Mikronezya despotu Ulu Çoban Muktedir Makropiç, koltuğunda kalabilmenin son çaresi olarak Yutania ile savaş hazırlığına, Makronezya'dan yalvar yakar getirttiği bir de savaş uçağı eklemişti.
Mikoyan Mig 35 tipi uçak için Mikronezya'da en iyi bilinen iş yapılmış, beton karılmış, alelacele bir pist inşa edilmişti.
Aç biilaç Mikronlar, yaşamlarında ilk kez gördükleri uçağı ürkek, hayran ve şaşkın seyrederken kimi "Ol dedin olduk, uç dedin uçacağız" diye tezahürat yapıyor; kimi de uçar, uçamaz ikileminde bahse tutuşuyordu.
Mikronezya'da hem uçak diye bir araç hem de pilot olmadığı gibi savaş pilotu da yoktu.
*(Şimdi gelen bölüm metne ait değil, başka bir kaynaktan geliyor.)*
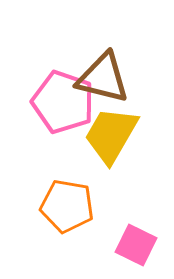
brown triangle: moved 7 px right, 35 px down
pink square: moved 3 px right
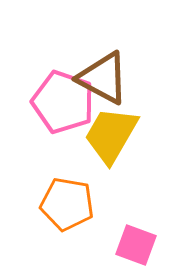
brown triangle: rotated 14 degrees clockwise
orange pentagon: moved 2 px up
pink square: rotated 6 degrees counterclockwise
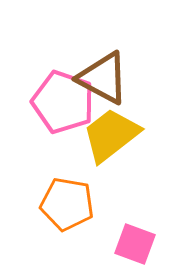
yellow trapezoid: rotated 22 degrees clockwise
pink square: moved 1 px left, 1 px up
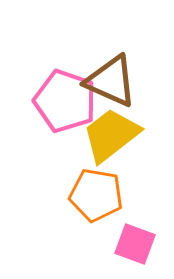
brown triangle: moved 8 px right, 3 px down; rotated 4 degrees counterclockwise
pink pentagon: moved 2 px right, 1 px up
orange pentagon: moved 29 px right, 9 px up
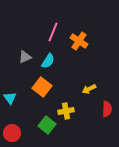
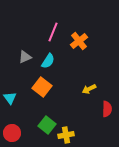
orange cross: rotated 18 degrees clockwise
yellow cross: moved 24 px down
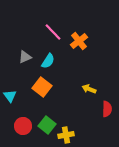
pink line: rotated 66 degrees counterclockwise
yellow arrow: rotated 48 degrees clockwise
cyan triangle: moved 2 px up
red circle: moved 11 px right, 7 px up
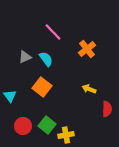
orange cross: moved 8 px right, 8 px down
cyan semicircle: moved 2 px left, 2 px up; rotated 70 degrees counterclockwise
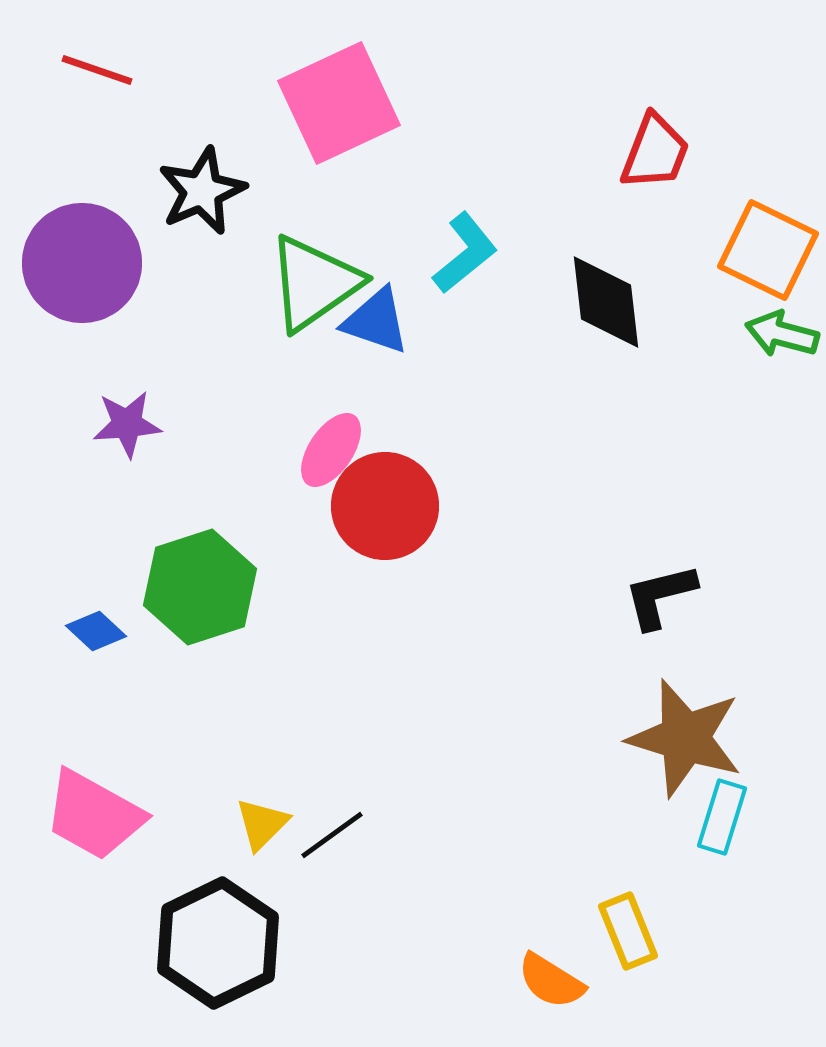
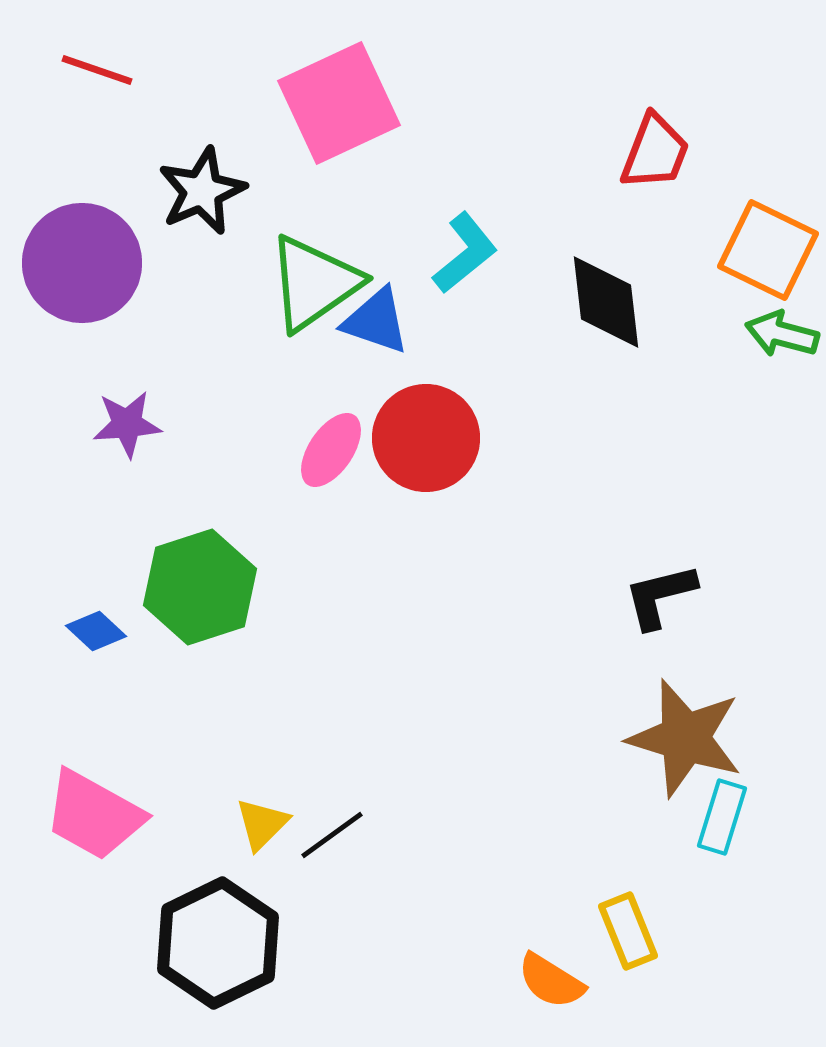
red circle: moved 41 px right, 68 px up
Neyse ki Makronezya despotu Ayıboğan Valdemir Potin, Mig 35'le birlikte eğitmen pilot da göndermişti.
Muktedir Makropiç de hemen bir Hava Seyrüsefer Kumpanyası kurmuş, başına da Betonit Saray'ın bahçıvanı Sinek Kovarski'yi atamıştı.
Kovarski, uçağın nasıl uçtuğunu anlamaya çalışıyordu. Bir sinek tuttu, avucuna aldı, bıraktı, sinek uçtu. Sineği tekrar yakaladı, kanatlarını kopardı, bıraktı. Sinek uçmadı. Kovarski, olayı kavramıştı. Mikoyan Mig 35'in kullanım kılavuzuna özenle ekledi: "Uçağın kanatlarını koparırsak uçmaz."
Makron savaş pilotunun eğittiği iki Mikron pilotun Mig 35'i uçuracağı ilk gün gelip çattığında, ahali taze uçuş pistinin kenarına yığılmıştı.